A green city of millions is to be built on the Red Sea, where there are no conventional roads and cars are completely banned. The project is controversial, but it could be a blueprint for the mobility revolution in large cities in Europe as well.
The Line, a metropolis of millions, is to be built in just a few months. It is to be built on the Red Sea in the north-west of Saudi Arabia on the border to Egypt and Jordan and, at 170 km long, will be about the size of Belgium. The special feature: the residents of the city are to be able to reach all facilities of daily life within five minutes on foot. Cars are completely banned in the city.

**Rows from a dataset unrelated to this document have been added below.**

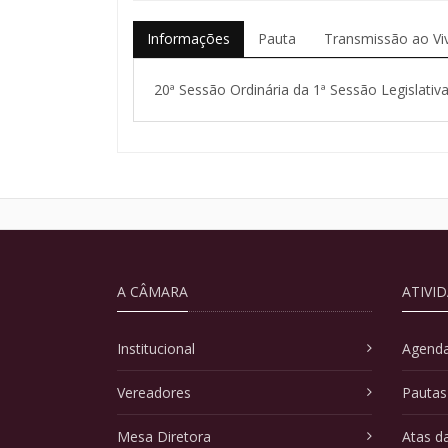
Informações
Pauta
Transmissão ao Vi
20ª Sessão Ordinária da 1ª Sessão Legislativa
A CÂMARA
ATIVI
Institucional
Agenda
Vereadores
Pautas
Mesa Diretora
Atas d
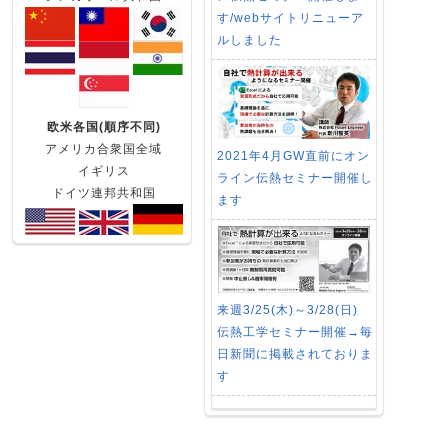
す/webサイトリニューア
ルしました
欧米各国(順序不同)
アメリカ合衆国全域
2021年4月GW直前にオン
イギリス
ライン伝熱セミナー開催し
ドイツ連邦共和国
ます
来週3/25(木)～3/28(日)
伝熱工学セミナー開催→毎
日新聞に掲載されておりま
す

Travelling within the city to other areas that cannot be reached on foot is to be made possible by high-speed transport. The journey through the city is to take a maximum of 20 minutes. The trains are to travel underground, the city above belongs to pedestrians.
The project has drawn much criticism as people who previously lived in the area have been displaced to implement the plan. The city itself is also likely to become a home for the super-rich and tourists, but will have no place for the very people who lived there before.

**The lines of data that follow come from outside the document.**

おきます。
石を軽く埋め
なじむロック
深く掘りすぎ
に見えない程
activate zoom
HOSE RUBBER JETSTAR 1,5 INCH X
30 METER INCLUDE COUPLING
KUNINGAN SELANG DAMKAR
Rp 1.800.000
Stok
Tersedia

Among other things, the city will have an artificial moon, glow-in-the-dark beaches and flying taxis controlled by drones. All this seems a bit too futuristic. When you consider that cities in Europe have been struggling for years to ban old diesels from city centres.

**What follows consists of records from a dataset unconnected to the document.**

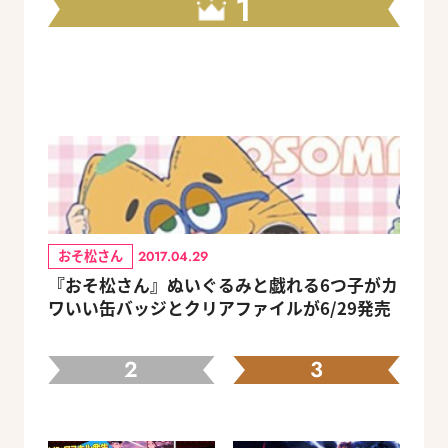
1
おそ松さん
2017.04.29
『おそ松さん』ぬいぐるみと戯れる6つ子がカ
ワいい缶バッジとクリアファイルが6/29発売
2
3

Nevertheless, the idea of a car-free metropolis can be seen as groundbreaking for other cities. The project will first show whether the concept of a car-free city is really possible and whether it could also be transferred to European cities. How can goods be transported, how can the infrastructure be maintained? In The Line, many things are to be taken over by artificial intelligence. Even the concept of being able to do all the things that are important for daily life within five minutes sounds illusionary at first. For this to happen, there would have to be a large number of schools and daycare centres, doctors' offices of all kinds and pharmacies, but also shops and restaurants and cultural facilities. This would reduce travel within cities to a minimum.
The Line could therefore demonstrate what cities should look like in which people are no longer dependent on cars. But there is still a long way to go until then, and we will continue to be accompanied by environmental zones and diesel driving bans in European cities in order to make city centres at least a little greener.